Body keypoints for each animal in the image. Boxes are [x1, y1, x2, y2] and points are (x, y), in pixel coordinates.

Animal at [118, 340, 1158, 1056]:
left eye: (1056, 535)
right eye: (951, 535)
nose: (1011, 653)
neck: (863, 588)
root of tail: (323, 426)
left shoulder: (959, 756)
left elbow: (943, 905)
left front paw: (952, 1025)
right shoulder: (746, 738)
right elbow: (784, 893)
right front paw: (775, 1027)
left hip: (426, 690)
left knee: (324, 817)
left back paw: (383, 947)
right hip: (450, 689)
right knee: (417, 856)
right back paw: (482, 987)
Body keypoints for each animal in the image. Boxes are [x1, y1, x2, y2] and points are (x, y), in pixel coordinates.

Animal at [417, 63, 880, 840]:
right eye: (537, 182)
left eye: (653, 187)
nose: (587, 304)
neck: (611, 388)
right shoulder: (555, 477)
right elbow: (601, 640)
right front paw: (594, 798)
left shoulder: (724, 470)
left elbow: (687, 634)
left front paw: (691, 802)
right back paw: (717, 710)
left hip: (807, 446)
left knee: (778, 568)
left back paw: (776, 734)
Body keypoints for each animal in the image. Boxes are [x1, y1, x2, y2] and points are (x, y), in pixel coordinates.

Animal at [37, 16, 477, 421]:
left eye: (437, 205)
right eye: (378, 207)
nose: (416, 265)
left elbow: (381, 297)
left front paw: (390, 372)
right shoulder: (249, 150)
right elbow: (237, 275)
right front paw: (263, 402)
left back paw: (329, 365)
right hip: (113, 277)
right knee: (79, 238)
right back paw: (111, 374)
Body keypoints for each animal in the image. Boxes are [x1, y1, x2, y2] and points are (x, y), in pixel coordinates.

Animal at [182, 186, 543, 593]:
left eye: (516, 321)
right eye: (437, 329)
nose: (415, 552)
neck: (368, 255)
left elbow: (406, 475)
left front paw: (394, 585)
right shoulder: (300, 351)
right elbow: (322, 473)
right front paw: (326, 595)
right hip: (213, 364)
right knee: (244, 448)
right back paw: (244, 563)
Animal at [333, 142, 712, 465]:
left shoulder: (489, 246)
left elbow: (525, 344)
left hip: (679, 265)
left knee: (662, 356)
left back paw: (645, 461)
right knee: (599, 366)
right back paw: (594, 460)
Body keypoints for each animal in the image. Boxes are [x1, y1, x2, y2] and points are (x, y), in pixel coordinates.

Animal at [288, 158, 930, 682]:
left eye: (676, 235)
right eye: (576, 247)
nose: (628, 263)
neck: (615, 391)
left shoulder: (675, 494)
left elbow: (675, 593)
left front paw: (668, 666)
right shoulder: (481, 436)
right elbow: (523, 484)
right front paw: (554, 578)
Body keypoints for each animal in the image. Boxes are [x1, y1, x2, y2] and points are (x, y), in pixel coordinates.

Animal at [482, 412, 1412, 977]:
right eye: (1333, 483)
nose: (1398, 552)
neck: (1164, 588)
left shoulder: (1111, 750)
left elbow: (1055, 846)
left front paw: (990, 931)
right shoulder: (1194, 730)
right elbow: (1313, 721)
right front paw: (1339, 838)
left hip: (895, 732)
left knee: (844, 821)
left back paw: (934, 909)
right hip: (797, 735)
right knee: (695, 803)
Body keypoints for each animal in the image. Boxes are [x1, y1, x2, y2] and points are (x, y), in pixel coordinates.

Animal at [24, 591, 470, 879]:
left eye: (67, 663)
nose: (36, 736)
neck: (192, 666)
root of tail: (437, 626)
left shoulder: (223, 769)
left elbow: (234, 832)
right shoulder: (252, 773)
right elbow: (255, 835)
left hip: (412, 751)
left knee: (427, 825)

**ASSIGNMENT:** Retype the entries in full. Keep every line identical.

**WRITTEN SOLUTION:**
Body keypoints for each animal in the image. Boxes are [x1, y1, x2, y2] and points are (x, y), in pixel coordinates.

Animal at [118, 340, 1158, 1056]:
left eye: (1056, 535)
right eye: (951, 535)
nose: (1011, 653)
neck: (863, 588)
root of tail: (323, 426)
left shoulder: (959, 756)
left elbow: (943, 905)
left front paw: (952, 1025)
right shoulder: (746, 738)
right elbow: (784, 893)
right front paw: (775, 1027)
left hip: (426, 690)
left knee: (324, 817)
left back paw: (383, 947)
right hip: (450, 689)
right knee: (417, 856)
right back paw: (482, 987)
Body keypoints for each animal in the image. Boxes are [x1, y1, x2, y2] and points are (x, y), in pixel coordinates.

Animal at [417, 63, 880, 840]:
right eye: (537, 182)
left eye: (653, 187)
nose: (587, 304)
neck: (611, 388)
right shoulder: (555, 477)
right elbow: (601, 640)
right front paw: (594, 798)
left shoulder: (724, 470)
left elbow: (687, 634)
left front paw: (691, 802)
right back paw: (717, 710)
left hip: (807, 446)
left knee: (778, 568)
left back paw: (776, 734)
Body keypoints for each animal in the image. Boxes are [x1, y1, x2, y2] and points are (x, y), in pixel coordinates.

Animal at [37, 16, 477, 421]:
left eye: (437, 205)
right eye: (378, 207)
nose: (416, 265)
left elbow: (381, 297)
left front paw: (390, 372)
right shoulder: (249, 150)
right elbow: (237, 275)
right front paw: (263, 402)
left back paw: (329, 365)
right hip: (113, 277)
right knee: (79, 238)
right back paw: (111, 374)
Body keypoints for each animal in the image. Boxes are [x1, y1, x2, y2] and points are (x, y), in pixel coordinates.

Animal at [182, 186, 543, 593]:
left eye: (516, 321)
right eye: (437, 329)
nose: (415, 552)
neck: (368, 255)
left elbow: (406, 475)
left front paw: (394, 585)
right shoulder: (300, 351)
right elbow: (322, 473)
right front paw: (326, 595)
right hip: (213, 364)
right knee: (244, 448)
right back paw: (244, 563)
Animal at [333, 142, 712, 465]:
left shoulder: (489, 246)
left elbow: (525, 344)
left hip: (679, 265)
left knee: (662, 356)
left back paw: (645, 461)
right knee: (599, 366)
right back paw: (594, 460)
Body keypoints for each animal in the image. Boxes are [x1, y1, x2, y2] and points are (x, y), in pixel coordinates.

Animal at [288, 158, 930, 682]:
left eye: (676, 235)
right eye: (576, 247)
nose: (628, 263)
neck: (615, 391)
left shoulder: (675, 494)
left elbow: (675, 593)
left front paw: (668, 666)
right shoulder: (481, 436)
right elbow: (523, 484)
right front paw: (554, 578)
Body keypoints for each animal in the image. Boxes are [x1, y1, x2, y2] and points are (x, y), in pixel coordinates.

Animal at [482, 412, 1412, 977]:
right eye: (1333, 483)
nose: (1398, 552)
neck: (1164, 588)
left shoulder: (1111, 750)
left elbow: (1055, 846)
left front paw: (990, 931)
right shoulder: (1194, 730)
right elbow: (1313, 721)
right front paw: (1339, 838)
left hip: (895, 732)
left knee: (844, 821)
left back paw: (934, 909)
right hip: (797, 735)
right knee: (695, 803)
Body keypoints for each animal in the image. Boxes are [x1, y1, x2, y2] and points are (x, y), in pixel coordinates.

Animal at [24, 591, 470, 879]:
left eye: (67, 663)
nose: (36, 736)
neck: (192, 666)
root of tail: (437, 626)
left shoulder: (223, 769)
left elbow: (234, 832)
right shoulder: (252, 773)
right elbow: (255, 835)
left hip: (412, 751)
left knee: (427, 825)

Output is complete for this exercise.